De la Hadopi au CSA, pourquoi la musique a rejeté l’amende de 60 euros

L'amende non honorable 37
Marc Rees

De récentes discussions internes aux ayants droit permettent de comprendre, en partie au moins, pourquoi la ministre de la Culture a mis de côté les petites amendes que proposait le rapport Lescure.

De fait, Pierre Lescure et Jean-Baptiste Gourdin, coordinateur de la mission et désormais directeur de cabinet du président du Conseil supérieur de l’audiovisuel, sont venus présenter les conclusions du rapport sur l’acte 2 au CSPLA. L’audition a eu lieu le 28 mai mais on en dispose désormais des retranscriptions.

Si Pascal Rogard (SACD) a accueilli ces conclusions sous des applaudissements nourris, en soulevant toutefois quelques questions juridiques, les ayants droit de la musique ont froidement accueilli le principe des amendes administratives.
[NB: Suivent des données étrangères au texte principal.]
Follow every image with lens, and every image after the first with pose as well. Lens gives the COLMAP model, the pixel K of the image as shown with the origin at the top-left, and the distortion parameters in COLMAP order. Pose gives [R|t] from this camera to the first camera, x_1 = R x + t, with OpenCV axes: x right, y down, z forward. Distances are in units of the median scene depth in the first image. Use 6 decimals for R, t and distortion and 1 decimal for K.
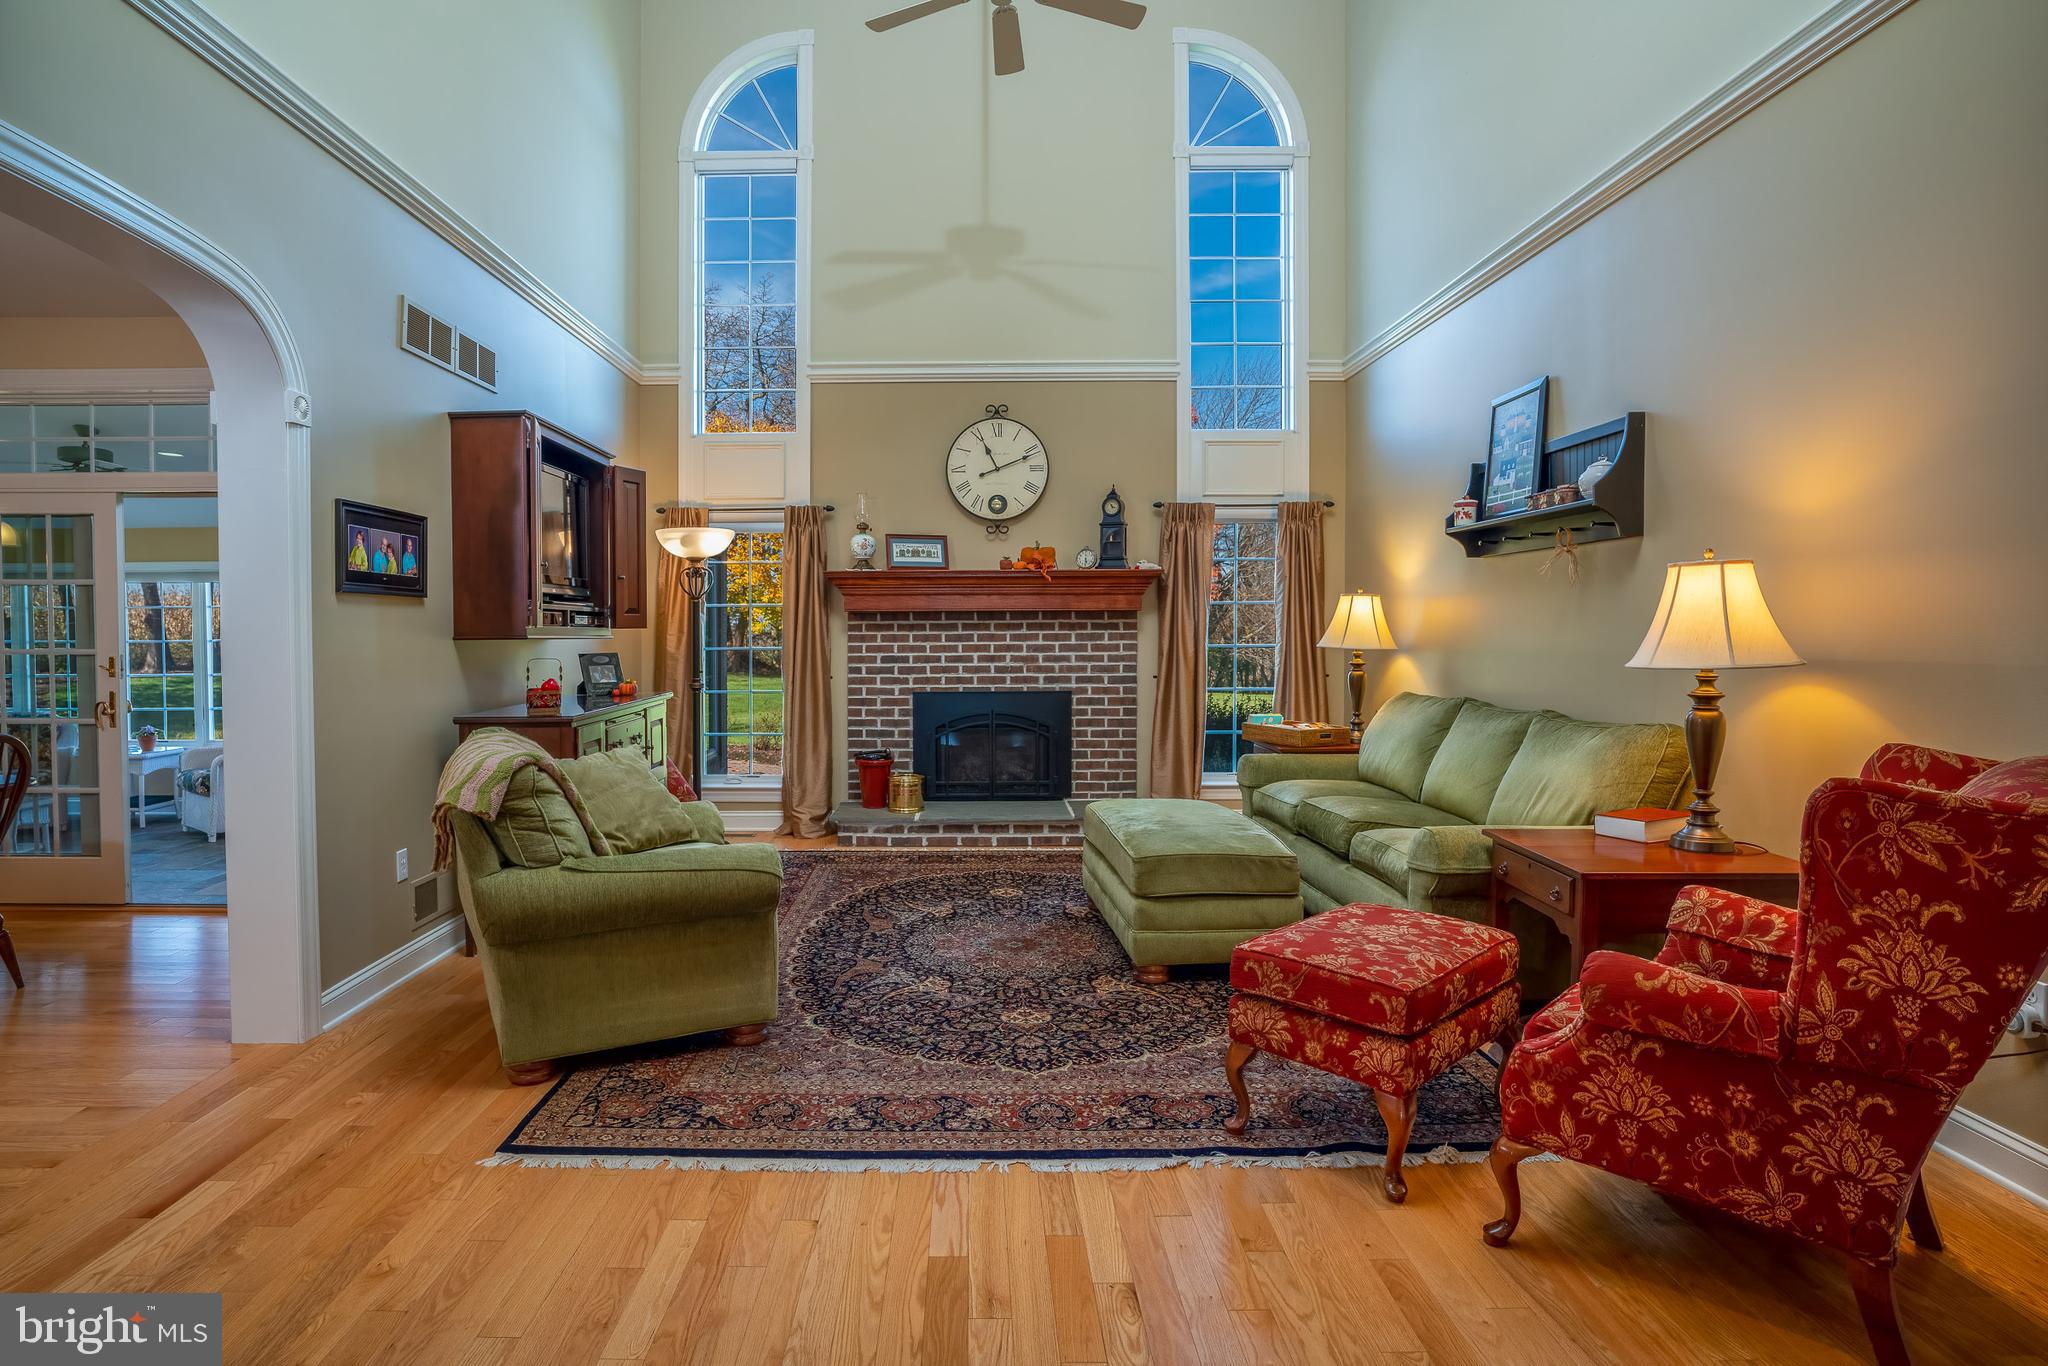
lens RADIAL K [[1106.0, 0, 956.7], [0, 1106.0, 645.9], [0, 0, 1]] dist [-0.026905, 0.000042]
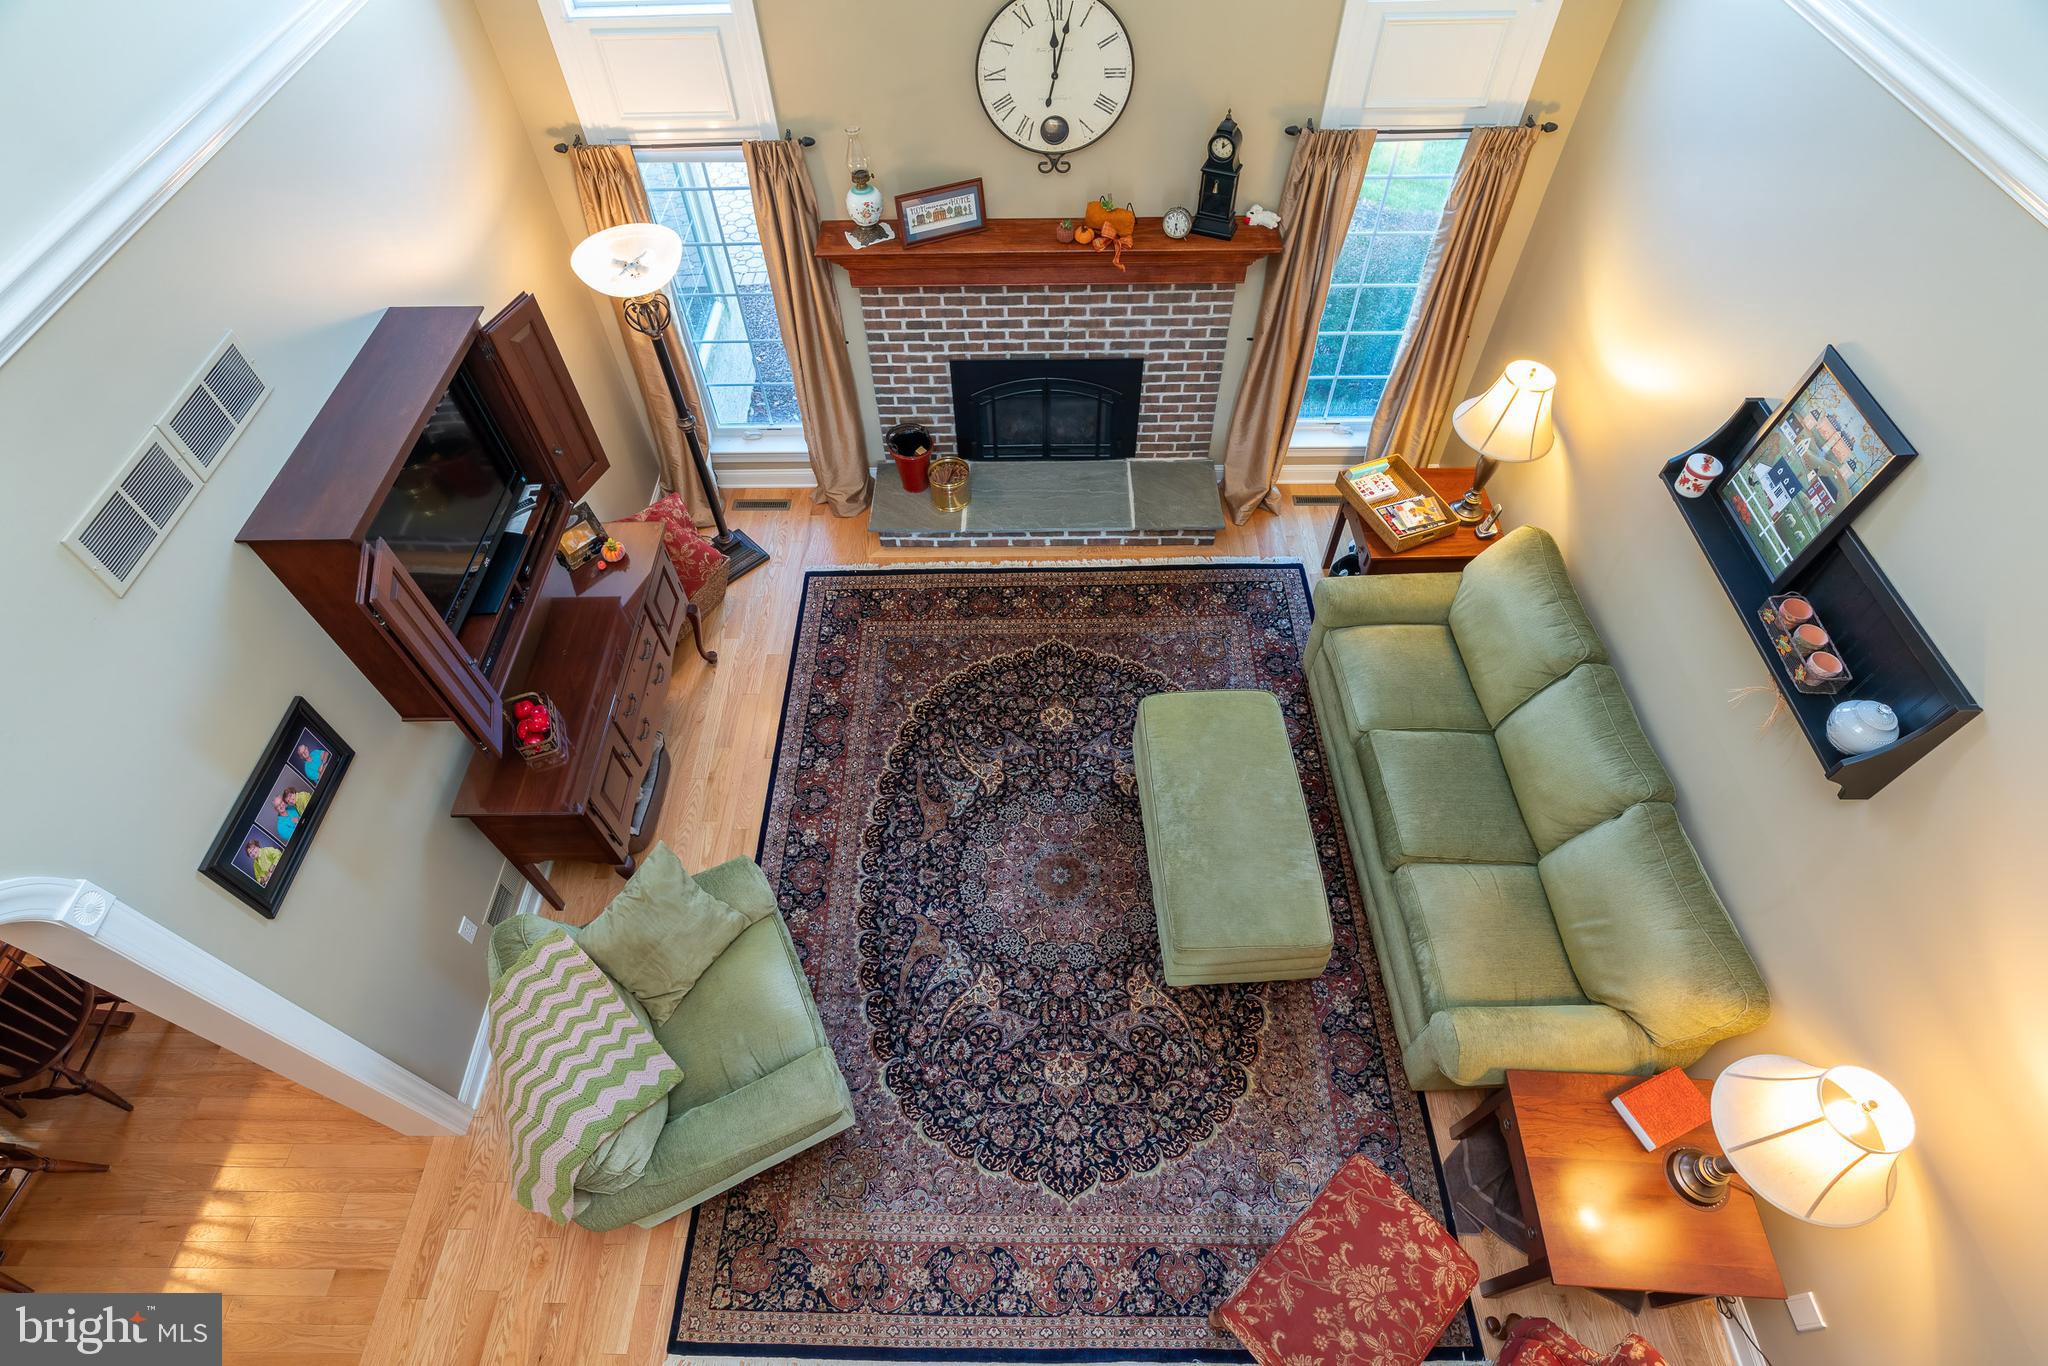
lens RADIAL K [[1037.8, 0, 1019.7], [0, 1037.8, 727.6], [0, 0, 1]] dist [-0.007335, 0.002548]
pose [[0.999825, -0.015651, -0.010272, 0.016494], [0.017740, 0.616875, 0.786861, -0.407141], [-0.005979, -0.786905, 0.617045, 0.325214]]
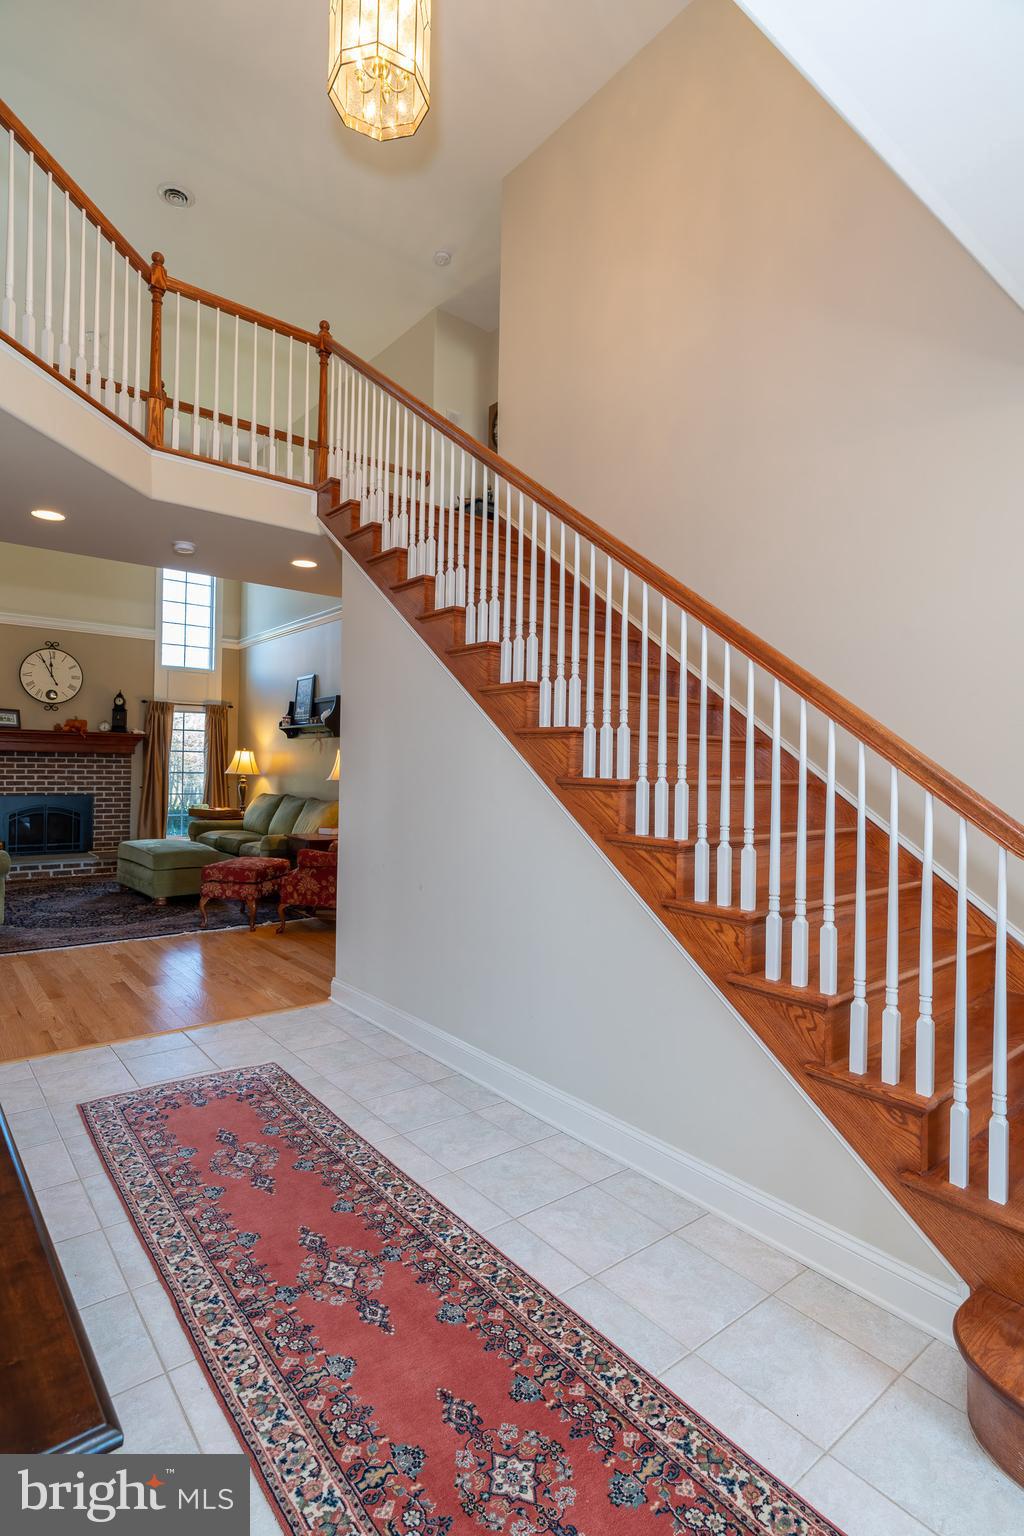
lens RADIAL K [[778.3, 0, 518.2], [0, 778.3, 785.5], [0, 0, 1]] dist [-0.007335, 0.002548]
pose [[0.772183, 0.004272, 0.635386, -0.190163], [-0.013671, 0.999858, 0.009893, 0.001482], [-0.635253, -0.016326, 0.772132, -0.526009]]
Ils se désolidarisent totalement des propos tenus par Marie-Françoise Marais, présidente de la Hadopi, pour qui « une amende administrative rendrait le dispositif plus fluide, moins coûteux, plus rapide et plus opérationnel. En outre, la coupure d'accès n'a jamais eu bonne presse ».

Pour les indépendants, 60 euros d'amende ce n'est pas assez

Ce 28 mai, donc, Jérôme Roger (UPFI, producteurs de musique indépendants) s’est ainsi fait le porte-parole d’ « un certain nombre de producteurs de phonogrammes [qui] considèrent que la proposition de ramener l’amende à 60 € n’est pas suffisamment désincitative. La question du montant de l’amende n’est pas anodine, compte tenu de la suppression de la peine de coupure de l’abonnement » (extrait de la retransciption de l'audition.)

Pierre Lescure aura eu beau répondre que 60 euros, ce n’est pas rien « puisque cette somme représente six mois d’abonnement à Spotify par exemple », et qu’en outre, « cette somme serait majorée en cas de récidive ». Le montant fera quoi qu'il en soit grincer des dents côté indépendants tout comme chez les majors où l’harmonie est totale.

Pas assez dissuasif pour le SNEP, déresponsabilisation selon la SCPP

Le président du Syndicat de l’Édition Phonographique (SNEP), Guillaume Leblanc - ancien attaché de Franck Riester à l’Assemblée nationale - rejoint sans nuance les remarques de son collègue, « les propositions du rapport ne lui paraissant pas en l’état assez dissuasives ». L’accueil de Marc Guez sera encore plus glacial : la puissante Société Civile des Producteurs Phonographiques « ne s’associe pas au concert de louanges qui entoure le rapport, parce que la plupart de ses propositions paraissent nuisibles aux entreprises qu’elle représente, et plus largement à l’ensemble des ayants droit ». Selon le directeur général de la SCPP, qui gère les droits des producteurs pour la diffusion de musique, « la proposition consistant à affaiblir les sanctions de la réponse graduée ne contribuera d’abord en aucune manière à responsabiliser les internautes. »

Après avoir envisagé les amendes administratives, puis repoussé cette idée, Aurélie Filippetti a prévenu au détour d’une phrase que la Hadopi sera finalement supprimée mais que « la réponse graduée, sous sa forme aménagée résultant du nouveau décret, sera transférée au CSA. » Même riposte graduée, mais des murs qui changent de couleur. Un toilettage d’été qui satisfera pleinement la filière musicale.